[[ Data provided, beginning ]]
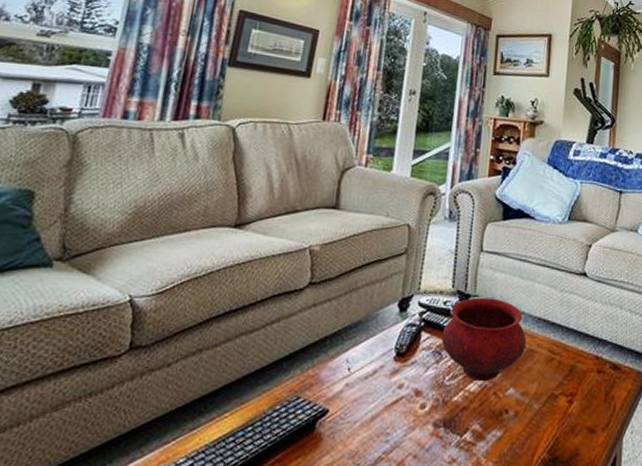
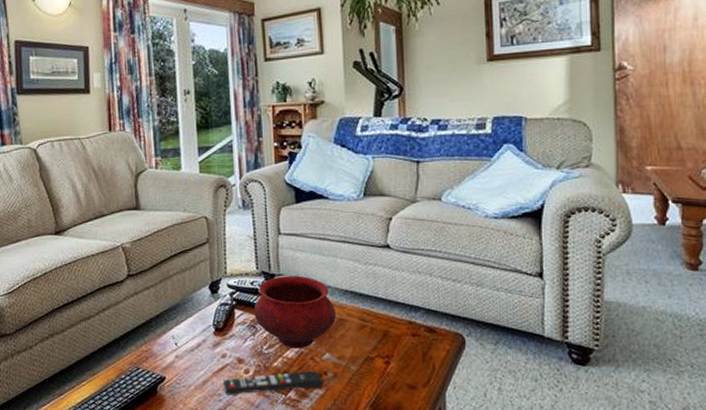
remote control: none [393,408,504,435] -> present [223,371,324,395]

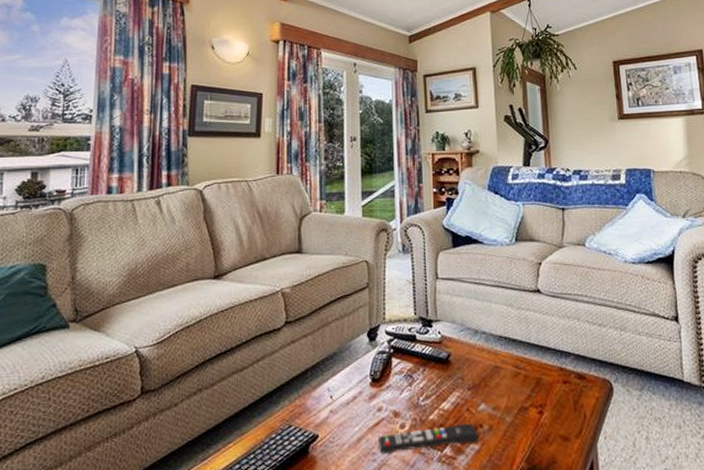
bowl: present [254,275,337,349] -> none [411,321,492,400]

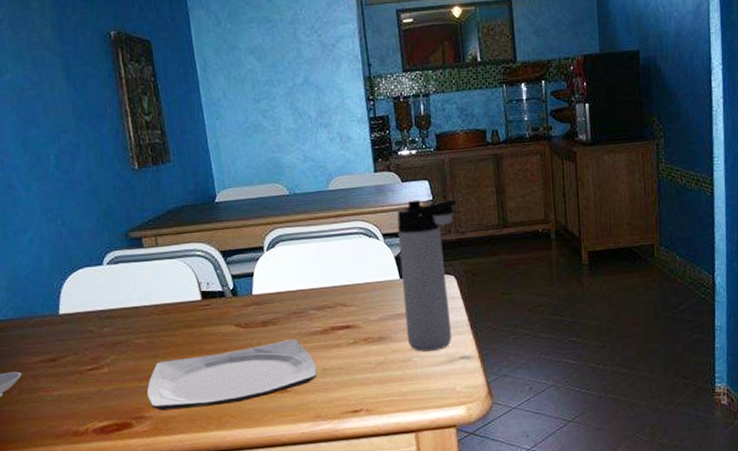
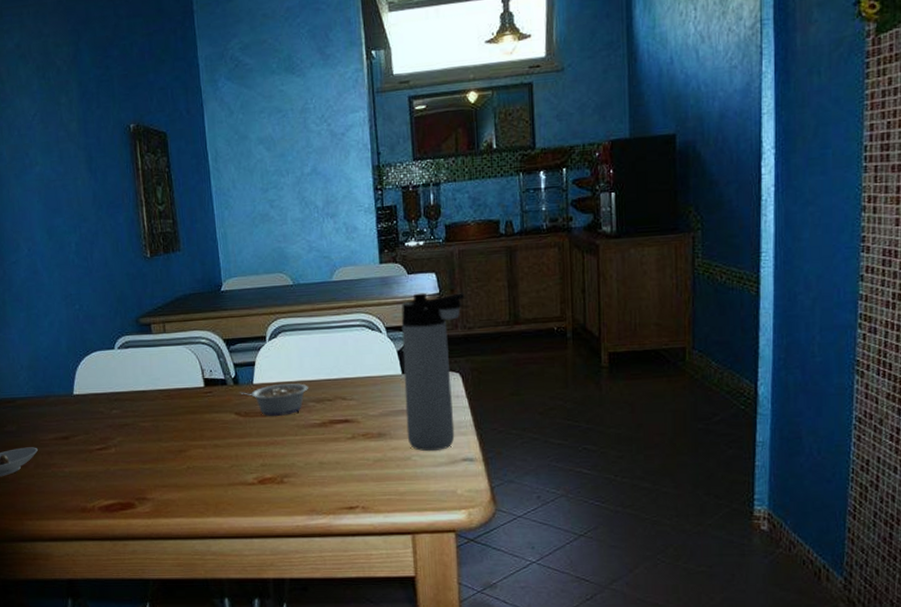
plate: present [147,339,317,411] -> none [150,431,313,494]
legume: none [238,292,309,326] -> present [239,383,308,416]

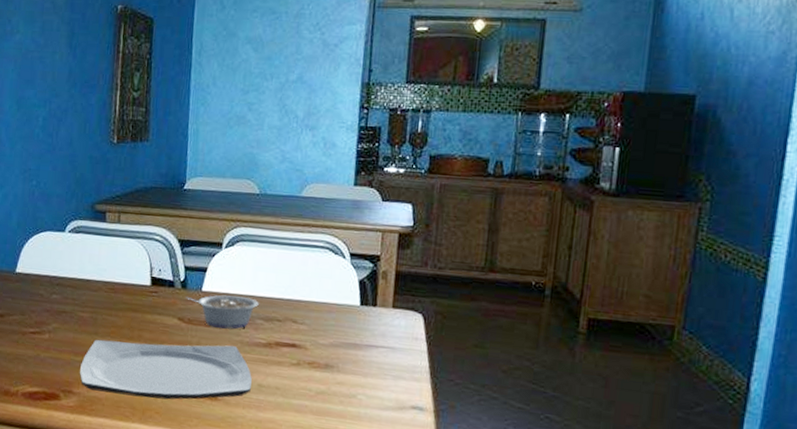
plate: none [150,431,313,494] -> present [80,339,252,400]
thermos bottle: present [401,292,465,452] -> none [355,222,441,394]

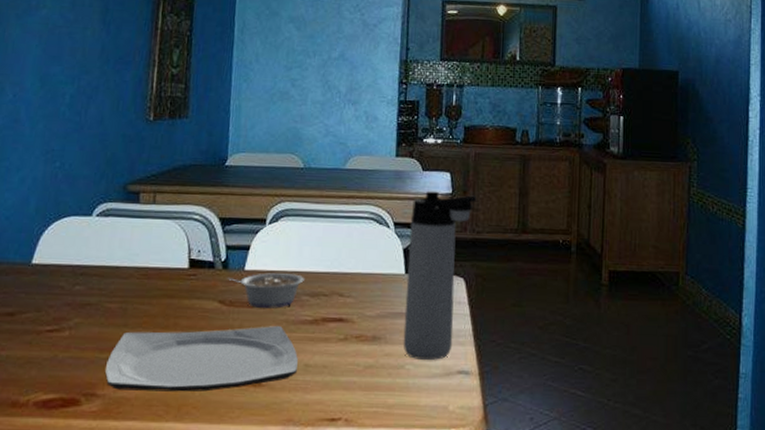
thermos bottle: none [355,222,441,394] -> present [403,191,477,361]

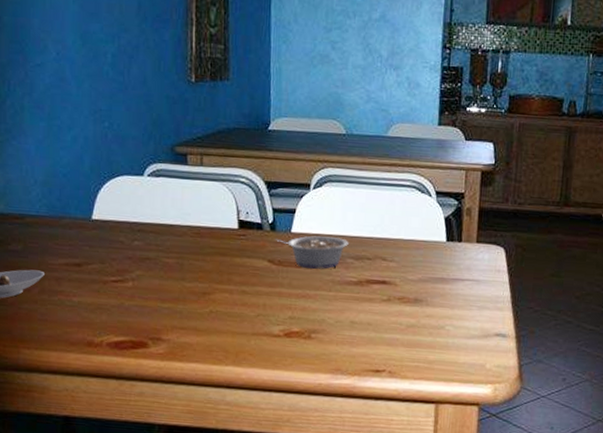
plate: present [105,326,298,392] -> none [168,285,344,341]
thermos bottle: present [403,191,477,361] -> none [443,161,520,323]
[[ Data provided, end ]]
* **Instructions for the task**: Return a copy of each line in the entries that carries the string "plate".

* **Exercise answer**:
plate: present [147,339,317,411] -> none [150,431,313,494]
plate: none [150,431,313,494] -> present [80,339,252,400]
plate: present [105,326,298,392] -> none [168,285,344,341]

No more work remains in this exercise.